Çok büyük laflardan sonra (ABD Dışişleri Bakanı Rex Tillerson’la ortak basın toplantısında Dışişleri Bakanı Mevlüt Çavuşoğlu’nun açıklamalarına yansıdığı üzere kıvrana kıvrana) Osmanlı tokadının iç tüketime yönelik olduğunu söylemek durumunda kalırsın.
Tokadın tadına varıldığına dair serkeş yorumlar, YPG’nin Menbic’den çıkartılıp kentte Türk-Amerikan ortak kontrolünün tesis edilmesine yönelik bir mekanizmanın kurulması sözüne yaslanıyor.
Tillerson bu konuda “Çalışma grubuyla öncelikli olarak Menbic’i ele alacağız” dese de geri adım görüntüsünü bozan başka bir şey daha söyledi:
“Menbic sadece IŞİD’i yenilgiye uğratma değil yeniden ortaya çıkmasını önlemek bakımından stratejik önemde bir kent. Menbic’de asker bulundurmamızın nedeni de kentin bizim müttefikimiz olan güçlerin kontrolünde kalmasını temin içindir. Haliyle Menbic, orasının bizim kontrolümüz altında kalmasını daha fazla nasıl sağlayacağımıza dair bir tartışmanın konusu olacak.”
***
Eğer bu mekanizma, meseleyi komisyona havale etmek değilse buradan çıkacak olan nedir?
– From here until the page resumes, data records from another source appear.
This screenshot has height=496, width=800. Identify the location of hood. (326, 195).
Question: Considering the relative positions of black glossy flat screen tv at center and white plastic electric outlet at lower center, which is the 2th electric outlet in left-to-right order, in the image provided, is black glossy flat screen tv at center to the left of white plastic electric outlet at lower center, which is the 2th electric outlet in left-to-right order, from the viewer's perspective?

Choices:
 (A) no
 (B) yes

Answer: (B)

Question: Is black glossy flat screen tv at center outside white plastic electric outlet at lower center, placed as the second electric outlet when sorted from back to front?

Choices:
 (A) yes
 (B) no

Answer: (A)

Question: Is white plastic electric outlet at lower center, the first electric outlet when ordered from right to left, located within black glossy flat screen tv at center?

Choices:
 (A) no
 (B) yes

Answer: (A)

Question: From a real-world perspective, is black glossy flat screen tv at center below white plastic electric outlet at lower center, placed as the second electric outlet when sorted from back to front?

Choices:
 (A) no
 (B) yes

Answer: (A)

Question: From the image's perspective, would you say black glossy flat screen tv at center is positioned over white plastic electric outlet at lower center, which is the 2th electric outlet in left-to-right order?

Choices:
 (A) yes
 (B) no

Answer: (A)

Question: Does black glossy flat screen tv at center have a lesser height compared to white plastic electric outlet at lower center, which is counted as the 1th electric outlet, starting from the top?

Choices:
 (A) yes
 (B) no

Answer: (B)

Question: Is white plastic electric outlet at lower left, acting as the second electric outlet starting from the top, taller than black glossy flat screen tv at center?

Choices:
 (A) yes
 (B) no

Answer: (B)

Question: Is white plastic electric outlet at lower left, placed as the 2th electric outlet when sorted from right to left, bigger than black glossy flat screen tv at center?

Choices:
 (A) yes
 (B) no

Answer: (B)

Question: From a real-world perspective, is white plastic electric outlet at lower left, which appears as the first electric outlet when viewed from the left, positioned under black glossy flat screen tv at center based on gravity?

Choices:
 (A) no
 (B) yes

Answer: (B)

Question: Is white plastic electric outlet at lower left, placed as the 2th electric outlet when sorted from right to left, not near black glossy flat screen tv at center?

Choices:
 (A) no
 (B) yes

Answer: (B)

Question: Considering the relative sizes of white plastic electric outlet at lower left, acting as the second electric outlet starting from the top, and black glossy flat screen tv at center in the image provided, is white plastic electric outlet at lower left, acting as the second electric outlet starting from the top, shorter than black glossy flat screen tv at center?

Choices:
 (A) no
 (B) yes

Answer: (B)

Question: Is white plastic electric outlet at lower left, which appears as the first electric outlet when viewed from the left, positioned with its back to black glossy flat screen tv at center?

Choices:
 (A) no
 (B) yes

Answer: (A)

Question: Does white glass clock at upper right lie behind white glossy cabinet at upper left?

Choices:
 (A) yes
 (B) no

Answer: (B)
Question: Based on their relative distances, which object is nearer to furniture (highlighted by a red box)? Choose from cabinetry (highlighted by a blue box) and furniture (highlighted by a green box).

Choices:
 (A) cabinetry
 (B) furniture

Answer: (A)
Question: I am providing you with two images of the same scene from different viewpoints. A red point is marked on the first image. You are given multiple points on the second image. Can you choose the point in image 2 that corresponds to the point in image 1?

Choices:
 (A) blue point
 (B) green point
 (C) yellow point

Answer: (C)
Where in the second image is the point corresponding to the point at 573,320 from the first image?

ABD, Türkiye ile müttefiklik ilişkisini daha fazla örselememek için yerel müttefiklerini fazla üzmeyecek bir ara formülle, Türk askerinin Menbic’e konuşlanmasını tercih edebilir. Bu, Erdoğan için simgesel bir zafer olur ve yaklaşan seçimler öncesi iç tüketim malzemesi olarak iş görür. Peki, bu durum, Erdoğan’ın seçmenine vaat ettiği Türkiye sınırları boyunca PYD-YPG liderliğindeki fiili yapılanmayı yok etme hedefini karşılayan bir sonuç üretir mi? Yanıt evvela ABD’nin neyin karşılığında Menbic’de geri adım atacağıyla ilgili. Yine yanıt Menbic’in özerklik projesi açısından yıkıcı bir boyut taşıyıp taşımadığıyla ilgilidir.
Yedeğindeki milis güçlerle TSK, bir aydır çeperlerinde ilerlemeye çalıştığı Afrin’i tamamen ele geçirse, hatta Menbic’e tek başına hükmetse bile Fırat’ın doğusundaki durum kolay kolay değişmez. Eğer Amerikalılar sözlerini tutma eğilimi gösterirse Menbic’e karşılık Fırat’ın doğusu senaryosu işletilebilirler. Yani Kobani’den Kamışlı ve Rakka’ya açılıp Deyr el Zor’da tamamlanan üçgen Kürtlere özerklik vaat eden korunaklı bir alana dönüşebilir.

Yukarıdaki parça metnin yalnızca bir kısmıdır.